VIENNA - US Secretary of State John Kerry and other foreign ministers engaged Friday in a frenzied day of Iran nuclear talks in Vienna three days before a deadline to strike a mammoth agreement.

Confusion reigned over Iranian Foreign Minister Mohammad Javad Zarif’s plans, with an Iranian source telling AFP he might return to Tehran for consultations - prompting speculation of some progress - only to say later he would stay in Vienna. France and Britain’s foreign ministers joined the negotiations but were due to leave late Friday - as was Kerry, although the announcement of his departure for Paris was made when it appeared Zarif was leaving.

Iran and the six powers - the US, China, Russia, Britain, France plus Germany (P5+1) - have been negotiating intensively since February to turn an interim accord with Iran reached a year ago into a lasting agreement before November 24. Such a deal, after 12 years of rising tensions, is aimed at easing fears that Tehran will develop nuclear weapons under the guise of its civilian activities - an ambition the Islamic republic has denied.

 British Foreign Secretary Philip Hammond said before leaving the Austrian capital on Friday that there had been a “series of useful discussions” but that there is still “a significant gap”.

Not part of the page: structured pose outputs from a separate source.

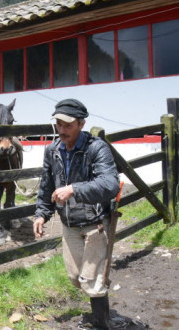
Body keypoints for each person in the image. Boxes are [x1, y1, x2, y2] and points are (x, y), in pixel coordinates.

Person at [33, 99, 120, 329]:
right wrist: (41, 214)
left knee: (93, 282)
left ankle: (102, 323)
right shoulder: (52, 151)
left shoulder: (96, 148)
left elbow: (110, 184)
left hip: (94, 224)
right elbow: (46, 185)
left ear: (81, 124)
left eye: (67, 125)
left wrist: (74, 189)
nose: (62, 130)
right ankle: (104, 315)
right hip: (69, 224)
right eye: (58, 124)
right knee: (75, 278)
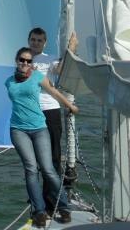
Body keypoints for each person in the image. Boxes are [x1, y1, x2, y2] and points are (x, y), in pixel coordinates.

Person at [5, 47, 78, 228]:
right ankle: (39, 211)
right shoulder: (9, 82)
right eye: (22, 60)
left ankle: (64, 207)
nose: (25, 63)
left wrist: (70, 106)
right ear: (17, 60)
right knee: (30, 169)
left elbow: (54, 92)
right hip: (18, 130)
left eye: (29, 61)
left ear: (32, 64)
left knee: (48, 169)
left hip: (39, 128)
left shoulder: (37, 77)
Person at [28, 27, 78, 178]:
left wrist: (70, 49)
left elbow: (60, 70)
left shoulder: (50, 59)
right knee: (34, 155)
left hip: (50, 109)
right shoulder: (24, 59)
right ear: (29, 41)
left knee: (53, 151)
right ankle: (37, 189)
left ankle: (53, 188)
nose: (36, 43)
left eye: (39, 40)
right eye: (33, 40)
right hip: (31, 111)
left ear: (45, 43)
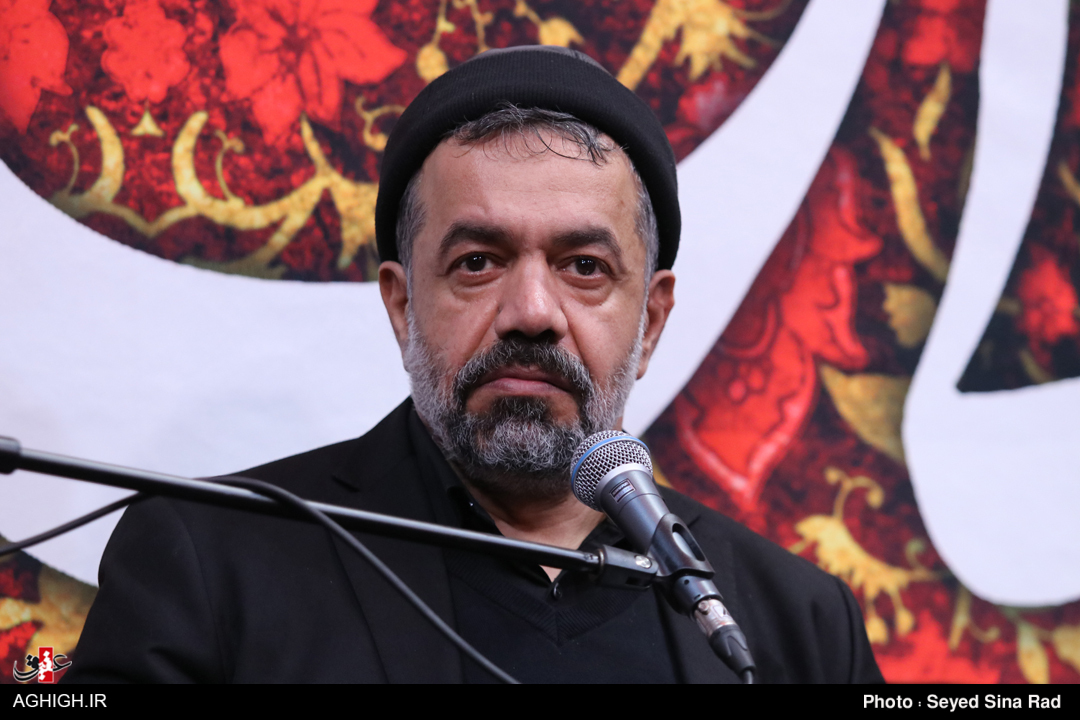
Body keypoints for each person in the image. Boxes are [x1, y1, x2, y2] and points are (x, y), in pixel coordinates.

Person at [64, 46, 884, 684]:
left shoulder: (798, 623)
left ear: (652, 322)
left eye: (584, 268)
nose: (531, 311)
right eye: (478, 263)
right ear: (401, 304)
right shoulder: (212, 560)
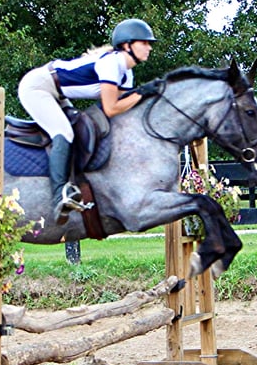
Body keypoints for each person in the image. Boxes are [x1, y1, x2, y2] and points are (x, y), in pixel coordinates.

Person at [18, 18, 160, 225]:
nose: (149, 47)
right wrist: (142, 93)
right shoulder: (112, 63)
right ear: (127, 45)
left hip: (58, 93)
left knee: (78, 129)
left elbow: (124, 106)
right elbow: (111, 108)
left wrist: (144, 95)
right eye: (144, 42)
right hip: (37, 86)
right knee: (64, 132)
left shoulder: (127, 73)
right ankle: (60, 196)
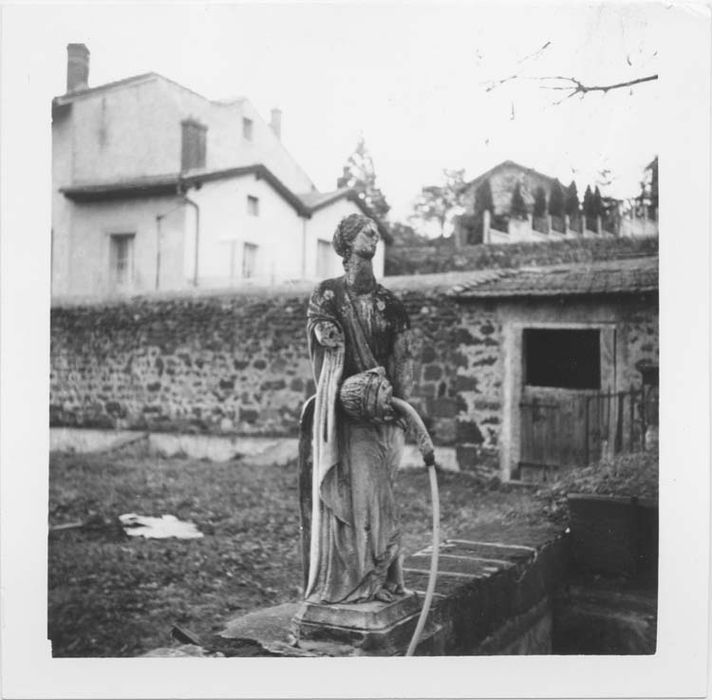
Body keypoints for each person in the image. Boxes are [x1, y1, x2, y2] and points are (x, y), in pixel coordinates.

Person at [298, 213, 413, 605]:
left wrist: (399, 410)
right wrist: (325, 334)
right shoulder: (328, 294)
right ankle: (358, 582)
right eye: (366, 230)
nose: (374, 235)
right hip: (345, 417)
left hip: (380, 415)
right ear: (348, 242)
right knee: (357, 496)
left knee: (380, 498)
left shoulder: (389, 303)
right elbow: (321, 333)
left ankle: (379, 578)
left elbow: (402, 361)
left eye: (376, 231)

“The prize for Iran is huge,” Hammond said. He called for more flexibility from the Iranians and said that “in return we’re prepared to show some flexibility on out side”. Russian Foreign Minister Sergei Lavrov, a crucial player, said from Moscow that “all the elements are already on the table” for a deal and that all that was missing was “political will”. Arriving in Vienna, French Foreign Minister Laurent Fabius, seen as one of the most hardline among the P5+1, had called on Iran to “seize this opportunity”. Most analysts expect Iran and the six powers to decide to extend the deadline. But Kerry on Thursday insisted this was not on the table. “We are not discussing an extension. We are negotiating to have an agreement. It’s that simple,” Kerry said in Paris before he went to Vienna. Hammond had said on Wednesday that he was “not optimistic” the deadline could be met, suggesting that the best hope was for another extension - and only provided there was “some significant movement”.

Iran believes that the onus on the side of the world powers to compromise. Zarif and President Hassan Rouhani both warned the P5+1 not to sink the talks with “excessive demands”.

Iran’s speaker of parliament Ali Larijani meanwhile told Iranian media on Thursday: “We are constantly cooperating (but the other side) is raising the tone.” He added: “We hope that the other side will behave in a rational manner... and won’t take the wrong path.”

Some areas under discussion appear provisionally settled in what would be a highly complex deal that would run for many years, even decades.

But two key issues remain: enrichment - a process that renders uranium suitable for peaceful uses but also, at high purities, for a weapon; and the pace of the lifting of sanctions.

Diplomats say Iran wants all sanctions lifted at once. The six world powers want however to stagger any suspension to be sure that Iran does not renege on its commitments.

Iran wants to massively ramp up the number of enrichment centrifuges - in order, it says, to make fuel for a fleet of future reactors - while the West wants them dramatically reduced.

Kelsey Davenport, an expert at the Arms Control Association, said that it remained possible that Zarif might still return to Tehran, and that it wasn’t necessarily a “bad sign” if he stayed.

“There is still a lot of time until Monday at midnight,” she told AFP.

Comments indicating flexibility on both sides show that “both parties are coming into these final days willing to look at their positions and make some decisions about the remaining tough issues,” she said.